While there are no figures on the number of feral pigs in WA according to the Department of Agricultural and Food, the animals are destroying native flora and fauna, contributing to soil erosion, the spread of dieback and impacting water quality in water catchments.
Ms Hackshaw said it was unusual for feral pigs to be out at her property this time of year.
“I’ve never seen them around this time of year, it’s usually towards the end of March,” she said.
“I hope they don’t damage the fence because I don’t want my horse to get out.”
Mr Hackshaw said she had contacted the Shire of Serpentine Jarrahdale for assistance but was told they had o current plans to assist with feral pigs.
Shire president John Erren said feral pigs were a known and declared species in all crown land throughout the state but the shire did not control feral pigs unless they were on reserve land the shire managed.
“It is strongly advisable to remain clear of feral pigs in parklands and forest areas,” he said.
“Boars are naturally aggressive and sows and piglets are protective and aggressive.”

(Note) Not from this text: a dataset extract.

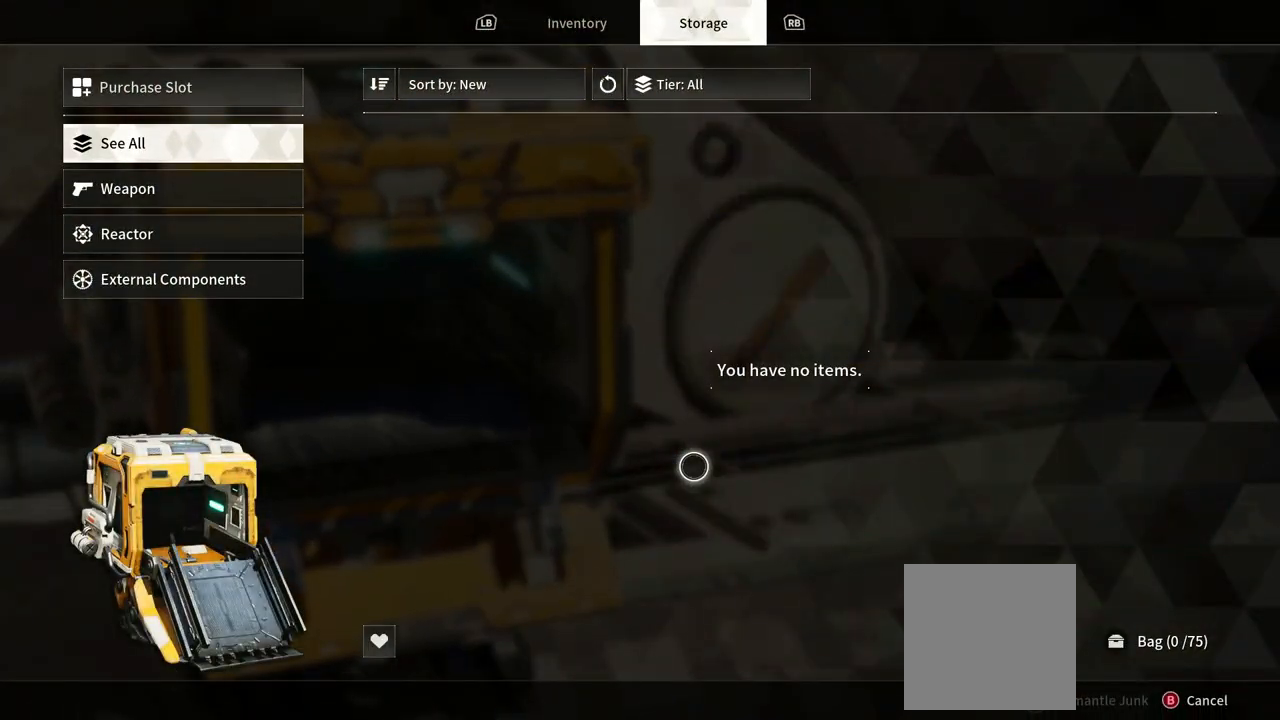
{"buttons": [], "left_stick": "center", "right_stick": "center", "events": []}
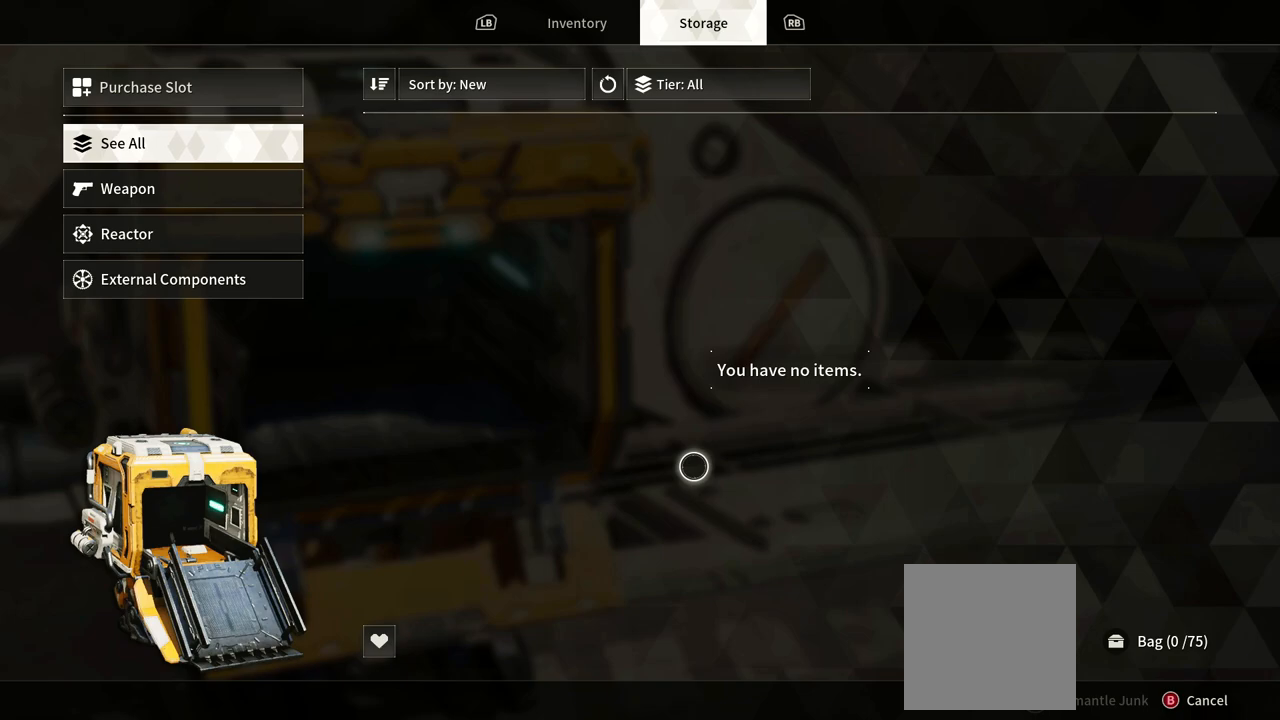
{"buttons": [], "left_stick": "center", "right_stick": "center", "events": [[217, "DPAD_DOWN", "down"], [333, "DPAD_DOWN", "up"]]}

A spokesperson for the Department of Agriculture and Food said that under the Biosecurity Agriculture Management Act (2007) feral pigs were the responsibility of the landholder and due to the migratory nature of them, landholders were encouraged to work together with the community groups and local government agencies to mitigate the impact of the pest.
The Department of Parks and Wildlife said feral pigs were not a danger to humans but once caught were shot as part of a feral pigs control program.